The objective of our study was to engineer anatomically correct living craniofacial bones by using ASCs without BMPs, native bone matrix, a perfusion bioreactor, and image-guided fabrication methods. Our prespecified hypothesis was that the immature bone formed in vitro will serve as a template for bone development and remodeling and its functional integration with adjacent host tissues. The research was conducted using skeletally mature Yucatán minipigs [21 to 32 months old; 48 to 73 kg (60.0 ± 7.9 kg)]. Sample size was determined using power analysis (β = 0.1 and α = 0.05) with μA and μB of 0.4 and 0.6, respectively, and SD of 0.1 based on estimated bone volume fraction. The resulting sample size was 6.

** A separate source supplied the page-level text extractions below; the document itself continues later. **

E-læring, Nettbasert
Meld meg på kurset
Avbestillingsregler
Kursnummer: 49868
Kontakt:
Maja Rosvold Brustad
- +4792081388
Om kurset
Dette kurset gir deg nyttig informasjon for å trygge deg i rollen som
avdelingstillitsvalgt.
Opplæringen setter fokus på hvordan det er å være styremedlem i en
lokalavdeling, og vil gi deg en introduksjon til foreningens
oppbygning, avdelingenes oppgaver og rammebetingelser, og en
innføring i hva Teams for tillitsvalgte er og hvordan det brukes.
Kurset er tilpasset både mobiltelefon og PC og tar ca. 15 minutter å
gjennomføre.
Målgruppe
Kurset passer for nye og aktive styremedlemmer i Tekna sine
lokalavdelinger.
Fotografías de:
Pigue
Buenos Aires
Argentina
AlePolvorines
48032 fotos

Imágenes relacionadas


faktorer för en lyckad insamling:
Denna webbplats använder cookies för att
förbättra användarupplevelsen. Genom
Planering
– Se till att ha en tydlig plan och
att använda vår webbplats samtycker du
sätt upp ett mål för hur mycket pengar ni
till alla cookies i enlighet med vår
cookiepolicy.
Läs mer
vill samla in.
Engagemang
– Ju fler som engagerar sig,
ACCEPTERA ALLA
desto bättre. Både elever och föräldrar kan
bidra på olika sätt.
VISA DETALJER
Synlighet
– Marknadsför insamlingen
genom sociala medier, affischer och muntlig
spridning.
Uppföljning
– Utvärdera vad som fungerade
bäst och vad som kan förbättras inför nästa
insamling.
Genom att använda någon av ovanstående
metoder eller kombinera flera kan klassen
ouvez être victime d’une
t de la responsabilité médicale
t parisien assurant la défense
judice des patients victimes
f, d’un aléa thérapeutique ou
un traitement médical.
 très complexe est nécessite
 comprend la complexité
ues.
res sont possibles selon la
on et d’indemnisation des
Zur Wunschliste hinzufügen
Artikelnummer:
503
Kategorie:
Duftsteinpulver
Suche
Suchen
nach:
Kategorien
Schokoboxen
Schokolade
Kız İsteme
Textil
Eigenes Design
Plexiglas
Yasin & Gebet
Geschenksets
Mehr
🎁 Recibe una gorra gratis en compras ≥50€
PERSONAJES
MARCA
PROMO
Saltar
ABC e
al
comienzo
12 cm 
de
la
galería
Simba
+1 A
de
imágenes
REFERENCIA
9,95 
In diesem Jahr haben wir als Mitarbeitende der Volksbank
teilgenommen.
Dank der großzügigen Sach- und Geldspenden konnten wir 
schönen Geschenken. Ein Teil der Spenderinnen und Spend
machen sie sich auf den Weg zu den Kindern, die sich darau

Anatomically correct engineered bone grafts were investigated for their capacity to regenerate the entire RCU during a 6-month period of implantation in Yucatán minipigs. Two control groups were studied: condylectomy to assess any spontaneous regeneration of the bone and acellular, anatomically shaped scaffolds to assess the role of exogenous cells in tissue regeneration. Tissue outcomes were evaluated by using CT and μCT imaging, gene expression, protein contents, histology, immunostains, and biomechanical testing. Selection of animals for the main experimental group and the two control groups was randomized. In the main experimental group, the cells were autologous and therefore derived from each animal. Also, the scaffold and bioreactor chamber were specifically made for each animal to fit the defect geometry by image-guided fabrication. The acellular scaffold group also required the image-guided preparation of a specific scaffold for each animal. The implantations could not be blinded because of the different appearance of the engineered bone (tissue-like) and acellular scaffold (biomaterial-like). Nevertheless, all analytical assessments were blinded to the maximum practical extent, and most of them were done by an independent expert (such as μCT, CT, histology, and mechanical testing) to eliminate any bias.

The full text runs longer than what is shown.